The other snake we have sighted was the Carpet Python.  We have seen two of these, both in the same park.  (I’m contemplating changing the name from Minnippi Parklands to Minnippi Snakelands). 
Now a Carpet Python, in my opinion, is a great snake sighting cause it’s your classic, fat, slow-slithering, colourful, long, exotic looking snake.  I just wished I had a camera (however I have added a pic of a Carpet Python that I took at the Perth Zoo).  So these, along with a couple small snakes Nathan has had to pull out of the pool in our living complex, are the sum of our snake encounters.  The snakes don’t particularly scare me, not like spiders… maybe that’s why I leave my doors wide open all day long.  I might as well hang a sign that says “snakes enter here”… that might teach me a lesson and instill a healthy fear back into my bones. 

Carpet Python at Perth Zoo
But why be afraid of a chance of bad luck with a snake when there are far more useful ways to exert that energy?  We’ve been to the beach numerous times – I mean the ocean – where there are things like shark and jellyfish.  Hellloooooooo!   That’s worth worrying about.  Crikey, one time when we were in Mooloolaba for the weekend, we WITNESSED an evacuation due to a shark sighting.  There have been a handful, if not more, of reported shark attacks here in Australia just in the short time we have lived here.  Ocean?  What do I need to go in the ocean for?  I don’t have gills.  I don’t eat algae.  I’m not a crustacean.  The ocean is for LOOKING at, thanks very much.  Goodness me, there’s rip tides to worry about, and currents, and many, many things that bite.  I’m from a landlocked province so anyone should be able to understand my inability to fathom a desire to enter such a treacherous body of water.

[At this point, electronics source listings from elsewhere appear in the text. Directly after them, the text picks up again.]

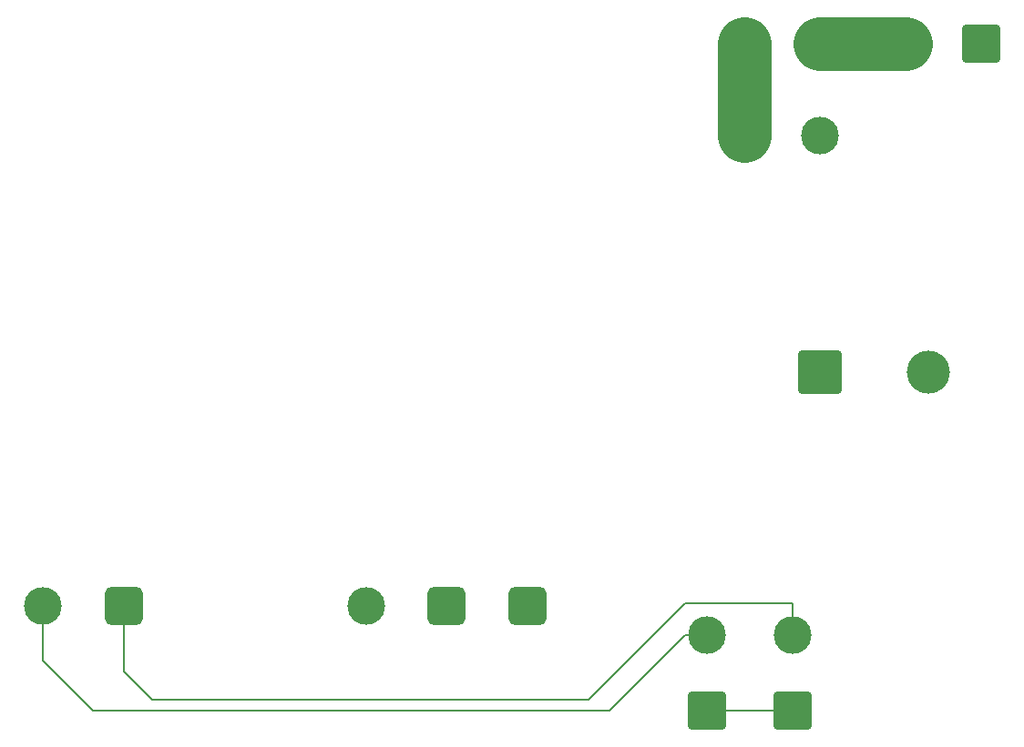
<source format=gbr>
%TF.GenerationSoftware,KiCad,Pcbnew,9.0.2*%
%TF.CreationDate,2025-06-12T22:51:23+08:00*%
%TF.ProjectId,MagFire,4d616746-6972-4652-9e6b-696361645f70,rev?*%
%TF.SameCoordinates,Original*%
%TF.FileFunction,Copper,L1,Top*%
%TF.FilePolarity,Positive*%
%FSLAX46Y46*%
G04 Gerber Fmt 4.6, Leading zero omitted, Abs format (unit mm)*
G04 Created by KiCad (PCBNEW 9.0.2) date 2025-06-12 22:51:23*
%MOMM*%
%LPD*%
G01*
G04 APERTURE LIST*
G04 Aperture macros list*
%AMRoundRect*
0 Rectangle with rounded corners*
0 $1 Rounding radius*
0 $2 $3 $4 $5 $6 $7 $8 $9 X,Y pos of 4 corners*
0 Add a 4 corners polygon primitive as box body*
4,1,4,$2,$3,$4,$5,$6,$7,$8,$9,$2,$3,0*
0 Add four circle primitives for the rounded corners*
1,1,$1+$1,$2,$3*
1,1,$1+$1,$4,$5*
1,1,$1+$1,$6,$7*
1,1,$1+$1,$8,$9*
0 Add four rect primitives between the rounded corners*
20,1,$1+$1,$2,$3,$4,$5,0*
20,1,$1+$1,$4,$5,$6,$7,0*
20,1,$1+$1,$6,$7,$8,$9,0*
20,1,$1+$1,$8,$9,$2,$3,0*%
G04 Aperture macros list end*
%TA.AperFunction,ComponentPad*%
%ADD10C,3.500000*%
%TD*%
%TA.AperFunction,ComponentPad*%
%ADD11RoundRect,0.525000X-1.225000X-1.225000X1.225000X-1.225000X1.225000X1.225000X-1.225000X1.225000X0*%
%TD*%
%TA.AperFunction,ComponentPad*%
%ADD12RoundRect,0.250002X1.499998X-1.499998X1.499998X1.499998X-1.499998X1.499998X-1.499998X-1.499998X0*%
%TD*%
%TA.AperFunction,ComponentPad*%
%ADD13RoundRect,0.250002X1.499998X1.499998X-1.499998X1.499998X-1.499998X-1.499998X1.499998X-1.499998X0*%
%TD*%
%TA.AperFunction,ComponentPad*%
%ADD14RoundRect,0.250002X-1.499998X-1.499998X1.499998X-1.499998X1.499998X1.499998X-1.499998X1.499998X0*%
%TD*%
%TA.AperFunction,ComponentPad*%
%ADD15RoundRect,0.250000X-1.750000X-1.750000X1.750000X-1.750000X1.750000X1.750000X-1.750000X1.750000X0*%
%TD*%
%TA.AperFunction,ComponentPad*%
%ADD16C,4.000000*%
%TD*%
%TA.AperFunction,Conductor*%
%ADD17C,0.200000*%
%TD*%
%TA.AperFunction,Conductor*%
%ADD18C,5.000000*%
%TD*%
G04 APERTURE END LIST*
D10*
%TO.P,U1,1,IN+*%
%TO.N,Net-(U1-IN+)*%
X76845000Y-132775000D03*
D11*
%TO.P,U1,2,IN-*%
%TO.N,Net-(BT1--)*%
X84345000Y-132775000D03*
D10*
%TO.P,U1,3,OUT+*%
%TO.N,Net-(U1-OUT+)*%
X106845000Y-132775000D03*
D11*
%TO.P,U1,4,OUT*%
%TO.N,Net-(U1-OUT)*%
X114345000Y-132775000D03*
%TO.P,U1,5,OUT-*%
%TO.N,unconnected-(U1-OUT--Pad5)*%
X121845000Y-132775000D03*
%TD*%
D12*
%TO.P,BT1,1,+*%
%TO.N,Net-(BT1-+)*%
X146500000Y-142500000D03*
D10*
%TO.P,BT1,2,-*%
%TO.N,Net-(BT1--)*%
X146500000Y-135500000D03*
%TD*%
D12*
%TO.P,SW1,1,1*%
%TO.N,Net-(BT1-+)*%
X138500000Y-142500000D03*
D10*
%TO.P,SW1,2,2*%
%TO.N,Net-(U1-IN+)*%
X138500000Y-135500000D03*
%TD*%
D13*
%TO.P,SW2,1,1*%
%TO.N,Net-(U1-OUT)*%
X164000000Y-80500000D03*
D10*
%TO.P,SW2,2,2*%
%TO.N,Net-(L1-Pad1)*%
X157000000Y-80500000D03*
%TD*%
D14*
%TO.P,R1,1*%
%TO.N,Net-(L1-Pad2)*%
X142000000Y-89000000D03*
D10*
%TO.P,R1,2*%
%TO.N,Net-(U1-OUT+)*%
X149000000Y-89000000D03*
%TD*%
D13*
%TO.P,L1,1,1*%
%TO.N,Net-(L1-Pad1)*%
X149000000Y-80500000D03*
D10*
%TO.P,L1,2,2*%
%TO.N,Net-(L1-Pad2)*%
X142000000Y-80500000D03*
%TD*%
D15*
%TO.P,C1,1*%
%TO.N,Net-(U1-OUT+)*%
X149069501Y-111000000D03*
D16*
%TO.P,C1,2*%
%TO.N,Net-(U1-OUT)*%
X159069501Y-111000000D03*
%TD*%
D17*
%TO.N,Net-(BT1--)*%
X84345000Y-138845000D02*
X84345000Y-132775000D01*
X127500000Y-141500000D02*
X87000000Y-141500000D01*
X87000000Y-141500000D02*
X84345000Y-138845000D01*
X136500000Y-132500000D02*
X127500000Y-141500000D01*
X146500000Y-135500000D02*
X146500000Y-132500000D01*
X146500000Y-132500000D02*
X136500000Y-132500000D01*
X84345000Y-132775000D02*
X84000000Y-133120000D01*
%TO.N,Net-(U1-IN+)*%
X81500000Y-142500000D02*
X76845000Y-137845000D01*
X136500000Y-135500000D02*
X129500000Y-142500000D01*
X129500000Y-142500000D02*
X81500000Y-142500000D01*
X138500000Y-135500000D02*
X136500000Y-135500000D01*
X76845000Y-137845000D02*
X76845000Y-132775000D01*
%TO.N,Net-(U1-OUT+)*%
X149000000Y-110930499D02*
X149069501Y-111000000D01*
D18*
%TO.N,Net-(L1-Pad2)*%
X142000000Y-80500000D02*
X142000000Y-89000000D01*
%TO.N,Net-(L1-Pad1)*%
X157000000Y-80500000D02*
X149000000Y-80500000D01*
D17*
%TO.N,Net-(BT1-+)*%
X138500000Y-142500000D02*
X146500000Y-142500000D01*
%TD*%
M02*

</source>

So…I don’t like how I have to worry about Jack frolicking in the grass with no shoes on.  And I try not to think about what it would be like to walk into his room to see a giant spider on his wall or – God forbid – in his crib.  I’d be on the next plane out, I can assure you of that.
But, you know, aside from all of these heart-stopping-in-a-terrifyling-sort-of-way encounters, it would be nice if Jack had a memory of petting a kangaroo or holding a koala.  I would like him to be old enough to remember sighting a massive bat in the moonlight, and the famous Aussie crocs (at Steve Irwin Zoo – not in the wild).  I hope I can keep my wits about me once Jack gets a bit older so that I don’t instill a fear in him unnecessarily, yet there’s only a fine line between fear and wisdom when it comes to a child and animals…
Kangaroo outside a hotel we stayed at while driving across Australia

Living in Australia, the wildlife sightings are so different to what I was privileged enough to see growing up as a child in Canada.  I can’t help but wonder if Jack is ever going to get to see a big black bear, or a mighty timber wolf in the Canadian wild.  I can’t help but feel that he would be missing out if he doesn’t .  How awe-inspiring is it to see a moose with her cubs, a herd of deer, or a snowy owl in the great boreal forest.     Oh how I miss the Great White North at times…..

Alas, Jack will probably remember none of what we are experiencing here in Oz, nor is he likely to spend any length of time in North America as a child.  Soon we will be back in NZ, with nothin’ but Kiwiana goodness – sheep, sheep and more sheep.  No snakes, no deadly spiders, no cougars or crocs.  But hey…. At least he won’t have to wear shoes in the grass!!!